Can you give the lines of the listing, from its start up to and including the line with "is concluded via", as a Markdown table with the columns Number and Line, skipping blank lines and leaving the pictures out?

Saved data entries =
--- --- ---

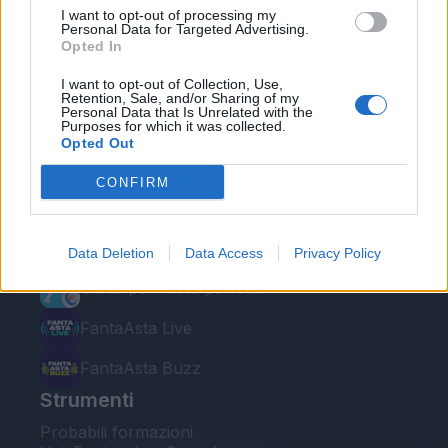
I want to opt-out of processing my
Personal Data for Targeted Advertising.
Opted In
I want to opt-out of Collection, Use,
Retention, Sale, and/or Sharing of my
Personal Data that Is Unrelated with the
Le nostre app
Purposes for which it was collected.
Opted Out
Fantacalcio® Serie A Enilive
CONFIRM
Leghe Fantacalcio® Serie A Enilive
EuroLeghe Fantacalcio®
Data Deletion
Data Access
Privacy Policy
Guida per l'asta perfetta
FantaAsta Live
FantaAsta Buzz
Strumenti
Probabili formazioni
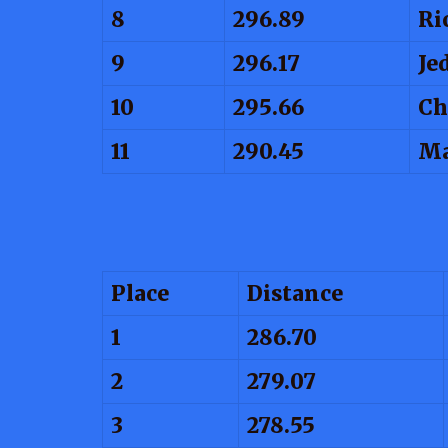
8
296.89
Ri
9
296.17
Je
10
295.66
Ch
11
290.45
Ma
Place
Distance
1
286.70
2
279.07
3
278.55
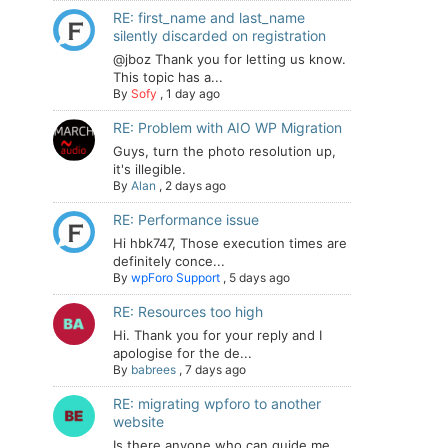
RE: first_name and last_name
silently discarded on registration
@jboz Thank you for letting us know.
This topic has a...
By
Sofy
,
1 day ago
RE: Problem with AIO WP Migration
Guys, turn the photo resolution up,
it's illegible.
By
Alan
,
2 days ago
RE: Performance issue
Hi hbk747, Those execution times are
definitely conce...
By
wpForo Support
,
5 days ago
RE: Resources too high
Hi. Thank you for your reply and I
apologise for the de...
By
babrees
,
7 days ago
RE: migrating wpforo to another
website
Is there anyone who can guide me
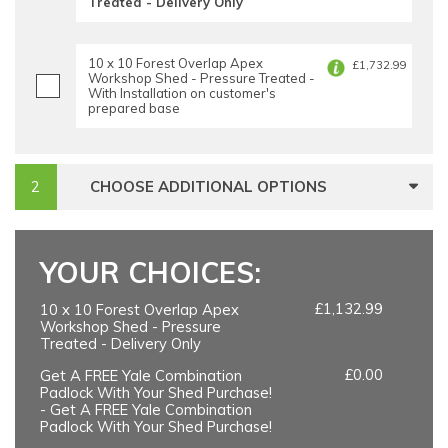
Treated - Delivery Only
10 x 10 Forest Overlap Apex
£1,732.99
Workshop Shed - Pressure Treated -
With Installation on customer's
prepared base
CHOOSE ADDITIONAL OPTIONS
YOUR CHOICES:
£1,132.99
10 x 10 Forest Overlap Apex
Workshop Shed - Pressure
Treated - Delivery Only
£0.00
Get A FREE Yale Combination
Padlock With Your Shed Purchase!
- Get A FREE Yale Combination
Padlock With Your Shed Purchase!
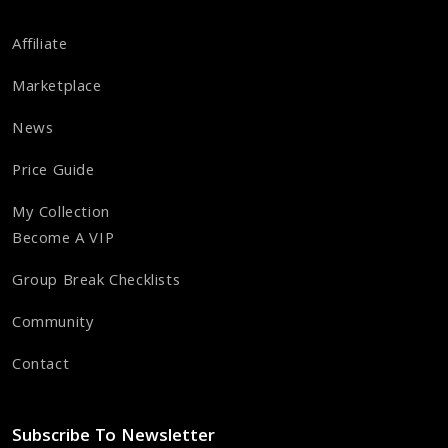
Affiliate
Marketplace
News
Price Guide
My Collection
Become A VIP
Group Break Checklists
Community
Contact
Subscribe To Newsletter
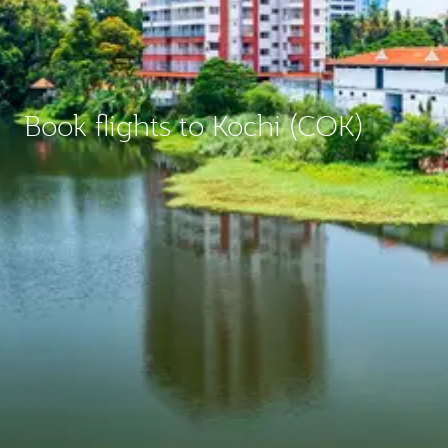
Book flights to Kochi (COK)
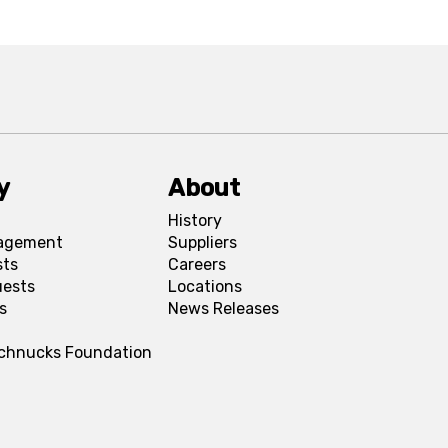
y
About
History
agement
Suppliers
sts
Careers
uests
Locations
s
News Releases
Schnucks Foundation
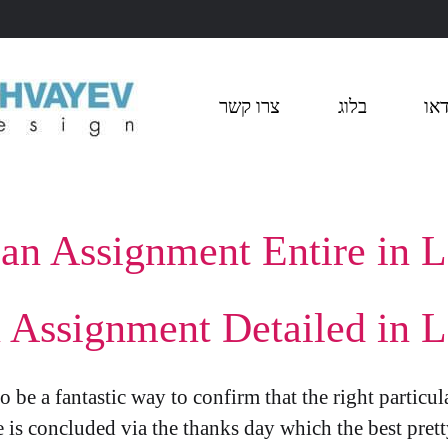
צרו קשר
בלוג
ויד
an Assignment Entire in L
Assignment Detailed in L
 be a fantastic way to confirm that the right particul
 is concluded via the thanks day which the best prett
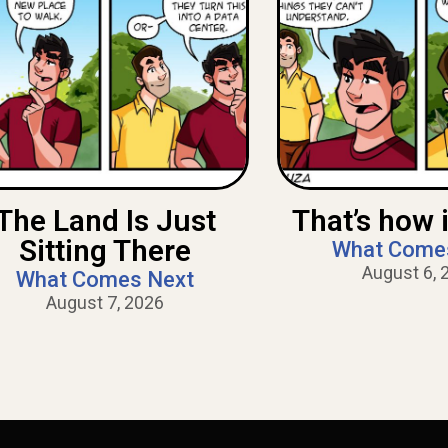
The Land Is Just
That’s how i
Sitting There
What Come
August 6, 
What Comes Next
August 7, 2026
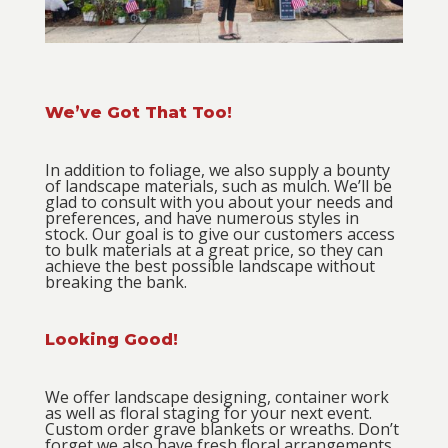
We’ve Got That Too!
In addition to foliage, we also supply a bounty
of landscape materials, such as mulch. We’ll be
glad to consult with you about your needs and
preferences, and have numerous styles in
stock. Our goal is to give our customers access
to bulk materials at a great price, so they can
achieve the best possible landscape without
breaking the bank.
Looking Good!
We offer landscape designing, container work
as well as floral staging for your next event.
Custom order grave blankets or wreaths.
Don’t
forget we also have fresh floral arrangements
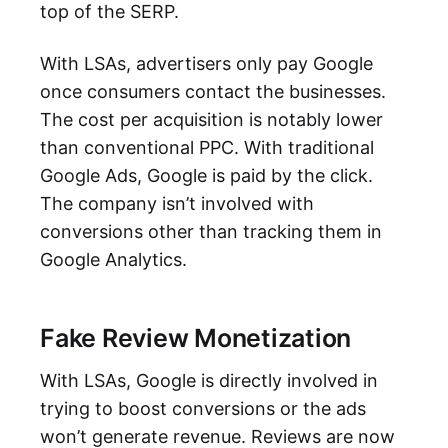
top of the SERP.
With LSAs, advertisers only pay Google
once consumers contact the businesses.
The cost per acquisition is notably lower
than conventional PPC. With traditional
Google Ads, Google is paid by the click.
The company isn’t involved with
conversions other than tracking them in
Google Analytics.
Fake Review Monetization
With LSAs, Google is directly involved in
trying to boost conversions or the ads
won’t generate revenue. Reviews are now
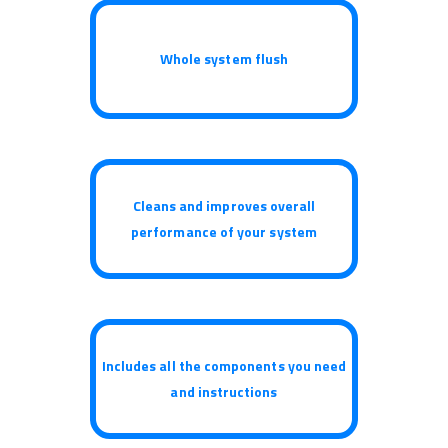
Whole system flush
Cleans and improves overall
performance of your system
Includes all the components you need
and instructions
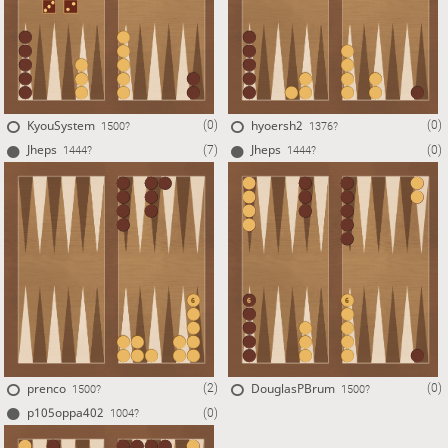
KyouSystem
hyoersh2
(0)
(0)
1500?
1376?
Jheps
Jheps
(7)
(0)
1444?
1444?
prenco
DouglasPBrum
(2)
(0)
1500?
1500?
p105oppa402
(0)
1004?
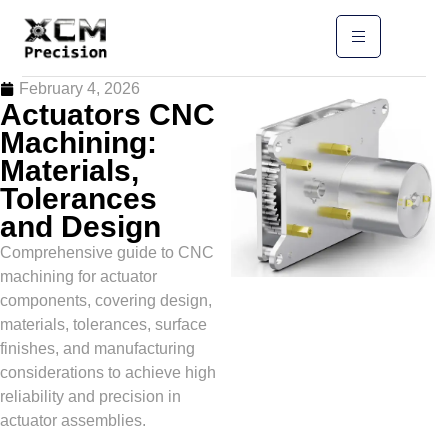
February 4, 2026
Actuators CNC
Machining:
Materials,
Tolerances
and Design
Comprehensive guide to CNC
machining for actuator
components, covering design,
materials, tolerances, surface
finishes, and manufacturing
considerations to achieve high
reliability and precision in
actuator assemblies.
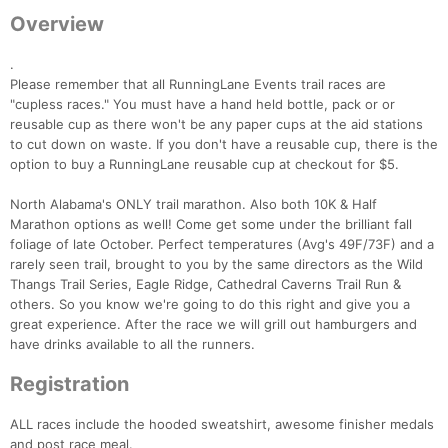
Overview
.
Please remember that all RunningLane Events trail races are
"cupless races." You must have a hand held bottle, pack or or
reusable cup as there won't be any paper cups at the aid stations
to cut down on waste. If you don't have a reusable cup, there is the
option to buy a RunningLane reusable cup at checkout for $5.
North Alabama's ONLY trail marathon. Also both 10K & Half
Marathon options as well! Come get some under the brilliant fall
foliage of late October. Perfect temperatures (Avg's 49F/73F) and a
rarely seen trail, brought to you by the same directors as the Wild
Thangs Trail Series, Eagle Ridge, Cathedral Caverns Trail Run &
others. So you know we're going to do this right and give you a
great experience. After the race we will grill out hamburgers and
have drinks available to all the runners.
Registration
ALL races include the hooded sweatshirt, awesome finisher medals
and post race meal.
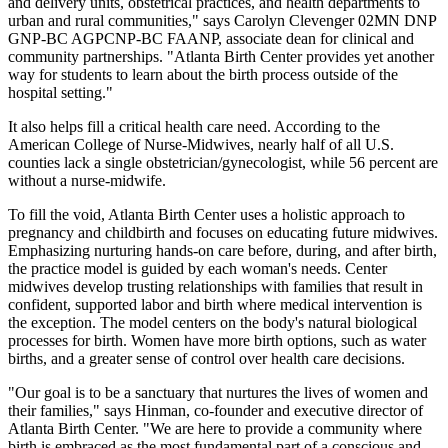
and delivery units, obstetrical practices, and health departments to
urban and rural communities," says Carolyn Clevenger 02MN DNP
GNP-BC AGPCNP-BC FAANP, associate dean for clinical and
community partnerships. "Atlanta Birth Center provides yet another
way for students to learn about the birth process outside of the
hospital setting."
It also helps fill a critical health care need. According to the
American College of Nurse-Midwives, nearly half of all U.S.
counties lack a single obstetrician/gynecologist, while 56 percent are
without a nurse-midwife.
To fill the void, Atlanta Birth Center uses a holistic approach to
pregnancy and childbirth and focuses on educating future midwives.
Emphasizing nurturing hands-on care before, during, and after birth,
the practice model is guided by each woman's needs. Center
midwives develop trusting relationships with families that result in
confident, supported labor and birth where medical intervention is
the exception. The model centers on the body's natural biological
processes for birth. Women have more birth options, such as water
births, and a greater sense of control over health care decisions.
"Our goal is to be a sanctuary that nurtures the lives of women and
their families," says Hinman, co-founder and executive director of
Atlanta Birth Center. "We are here to provide a community where
birth is embraced as the most fundamental part of a conscious and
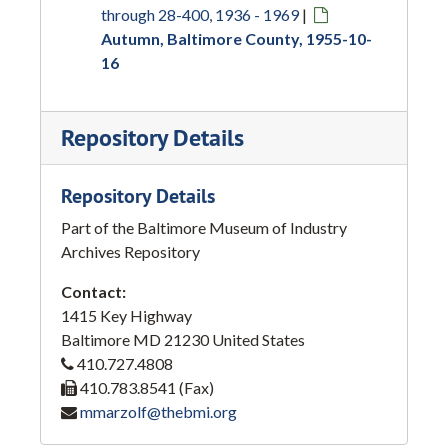
through 28-400, 1936 - 1969
|
Autumn, Baltimore County, 1955-10-
16
Repository Details
Repository Details
Part of the Baltimore Museum of Industry
Archives Repository
Contact:
1415 Key Highway
Baltimore
MD
21230
United States
410.727.4808
410.783.8541 (Fax)
mmarzolf@thebmi.org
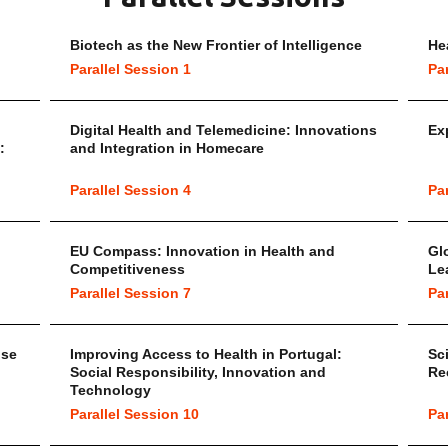
Biotech as the New Frontier of Intelligence
He
Parallel Session 1
Pa
Digital Health and Telemedicine: Innovations
Ex
:
and Integration in Homecare
Parallel Session 4
Pa
EU Compass: Innovation in Health and
Gl
Competitiveness
Le
Parallel Session 7
Pa
ise
Improving Access to Health in Portugal:
Sc
Social Responsibility, Innovation and
Re
Technology
Parallel Session 10
Pa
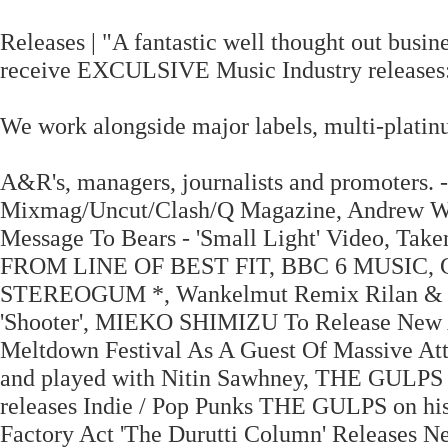
Releases | "A fantastic well thought out busine
receive EXCULSIVE Music Industry releases
We work alongside major labels, multi-platinu
A&R's, managers, journalists and promoters.
Mixmag/Uncut/Clash/Q Magazine, Andrew Wea
Message To Bears - 'Small Light' Video, Ta
FROM LINE OF BEST FIT, BBC 6 MUSIC,
STEREOGUM *, Wankelmut Remix Rilan & Th
'Shooter', MIEKO SHIMIZU To Release New
Meltdown Festival As A Guest Of Massive At
and played with Nitin Sawhney, THE GULP
releases Indie / Pop Punks THE GULPS on his
Factory Act 'The Durutti Column' Releas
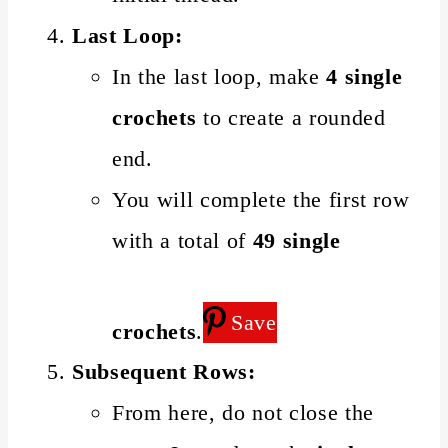
Last Loop:
In the last loop, make
4 single
crochets
to create a rounded
end.
You will complete the first row
with a total of
49 single
Save
crochets
.
Subsequent Rows:
From here, do not close the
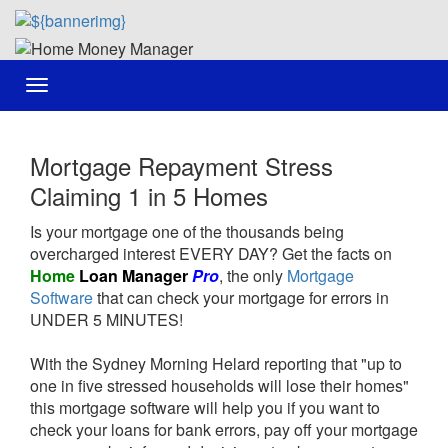
Toggle
navigation
Mortgage Repayment Stress
Claiming 1 in 5 Homes
Is your mortgage one of the thousands being
overcharged interest EVERY DAY? Get the facts on
Home
Loan Manager
Pro
, the only
Mortgage
Software
that can check your mortgage for errors in
UNDER 5 MINUTES!
With the Sydney Morning Helard reporting that "up to
one in five stressed households will lose their homes"
this mortgage software will help you if you want to
check your loans for bank errors, pay off your mortgage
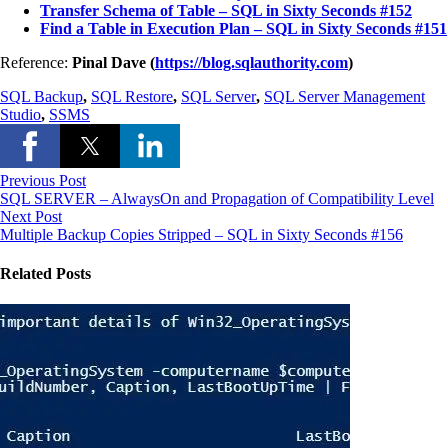
Transfer Schema of Table – SQL in Sixty Seconds #152
Find a Table in Execution Plan – SQL in Sixty Seconds #151
Reference:
Pinal Dave (
https://blog.sqlauthority.com
)
SQL Backup
,
SQL Restore
,
SQL Server
,
SQL Server Management
Studio
,
SSMS
Previous Post
SQL SERVER – AlwaysOn and Propagation of Compatibility Level
Next Post
Multiple Backup Copies Stripped – SQL in Sixty Seconds #156
Related Posts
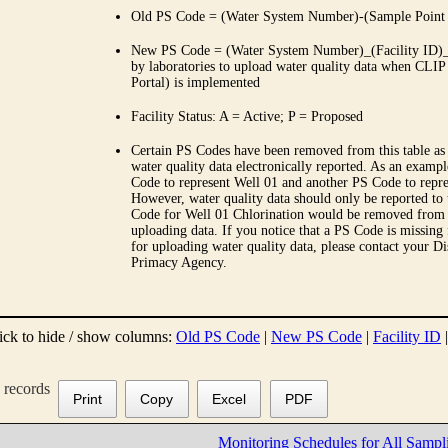
Old PS Code = (Water System Number)-(Sample Point
New PS Code = (Water System Number)_(Facility ID)_(
by laboratories to upload water quality data when CLIP
Portal) is implemented
Facility Status: A = Active; P = Proposed
Certain PS Codes have been removed from this table as 
water quality data electronically reported. As an examp
Code to represent Well 01 and another PS Code to repre
However, water quality data should only be reported to
Code for Well 01 Chlorination would be removed from th
uploading data. If you notice that a PS Code is missing
for uploading water quality data, please contact your Di
Primacy Agency.
ick to hide / show columns:
Old PS Code
|
New PS Code
|
Facility ID
records
Print
Copy
Excel
PDF
Monitoring Schedules for All Sampl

--- --- ---

Response below =
| Number | Line |
|---|---|
| 1 | I want to opt-out of processing my |
| 2 | Personal Data for Targeted Advertising. |
| 3 | Opted In |
| 4 | I want to opt-out of Collection, Use, |
| 5 | Retention, Sale, and/or Sharing of my |
| 6 | Personal Data that Is Unrelated with the |
| 7 | Le nostre app |
| 8 | Purposes for which it was collected. |
| 9 | Opted Out |
| 10 | Fantacalcio® Serie A Enilive |
| 11 | CONFIRM |
| 12 | Leghe Fantacalcio® Serie A Enilive |
| 13 | EuroLeghe Fantacalcio® |
| 14 | Data Deletion |
| 15 | Data Access |
| 16 | Privacy Policy |
| 17 | Guida per l'asta perfetta |
| 18 | FantaAsta Live |
| 19 | FantaAsta Buzz |
| 20 | Strumenti |
| 21 | Probabili formazioni |
| 22 | 8 |
| 23 | 296.89 |
| 24 | Ri |
| 25 | 9 |
| 26 | 296.17 |
| 27 | Je |
| 28 | 10 |
| 29 | 295.66 |
| 30 | Ch |
| 31 | 11 |
| 32 | 290.45 |
| 33 | Ma |
| 34 | Place |
| 35 | Distance |
| 36 | 1 |
| 37 | 286.70 |
| 38 | 2 |
| 39 | 279.07 |
| 40 | 3 |
| 41 | 278.55 |
| 42 | RE: first_name and last_name |
| 43 | silently discarded on registration |
| 44 | @jboz Thank you for letting us know. |
| 45 | This topic has a... |
| 46 | By |
| 47 | Sofy |
| 48 | , |
| 49 | 1 day ago |
| 50 | RE: Problem with AIO WP Migration |
| 51 | Guys, turn the photo resolution up, |
| 52 | it's illegible. |
| 53 | By |
| 54 | Alan |
| 55 | , |
| 56 | 2 days ago |
| 57 | RE: Performance issue |
| 58 | Hi hbk747, Those execution times are |
| 59 | definitely conce... |
| 60 | By |
| 61 | wpForo Support |
| 62 | , |
| 63 | 5 days ago |
| 64 | RE: Resources too high |
| 65 | Hi. Thank you for your reply and I |
| 66 | apologise for the de... |
| 67 | By |
| 68 | babrees |
| 69 | , |
| 70 | 7 days ago |
| 71 | RE: migrating wpforo to another |
| 72 | website |
| 73 | Is there anyone who can guide me |
| 74 | Treated - Delivery Only |
| 75 | 10 x 10 Forest Overlap Apex |
| 76 | £1,732.99 |
| 77 | Workshop Shed - Pressure Treated - |
| 78 | With Installation on customer's |
| 79 | prepared base |
| 80 | CHOOSE ADDITIONAL OPTIONS |
| 81 | YOUR CHOICES: |
| 82 | £1,132.99 |
| 83 | 10 x 10 Forest Overlap Apex |
| 84 | Workshop Shed - Pressure |
| 85 | Treated - Delivery Only |
| 86 | £0.00 |
| 87 | Get A FREE Yale Combination |
| 88 | Padlock With Your Shed Purchase! |
| 89 | - Get A FREE Yale Combination |
| 90 | Padlock With Your Shed Purchase! |
| 91 | Affiliate |
| 92 | Marketplace |
| 93 | News |
| 94 | Price Guide |
| 95 | My Collection |
| 96 | Become A VIP |
| 97 | Group Break Checklists |
| 98 | Community |
| 99 | Contact |
| 100 | Subscribe To Newsletter |
| 101 | Book flights to Kochi (COK) |
| 102 | y |
| 103 | About |
| 104 | History |
| 105 | agement |
| 106 | Suppliers |
| 107 | sts |
| 108 | Careers |
| 109 | uests |
| 110 | Locations |
| 111 | s |
| 112 | News Releases |
| 113 | Schnucks Foundation |
| 114 | צרו קשר |
| 115 | בלוג |
| 116 | ויד |
| 117 | an Assignment Entire in L |
| 118 | Assignment Detailed in L |
| 119 |  be a fantastic way to confirm that the right particul |
| 120 |  is concluded via the thanks day which the best prett |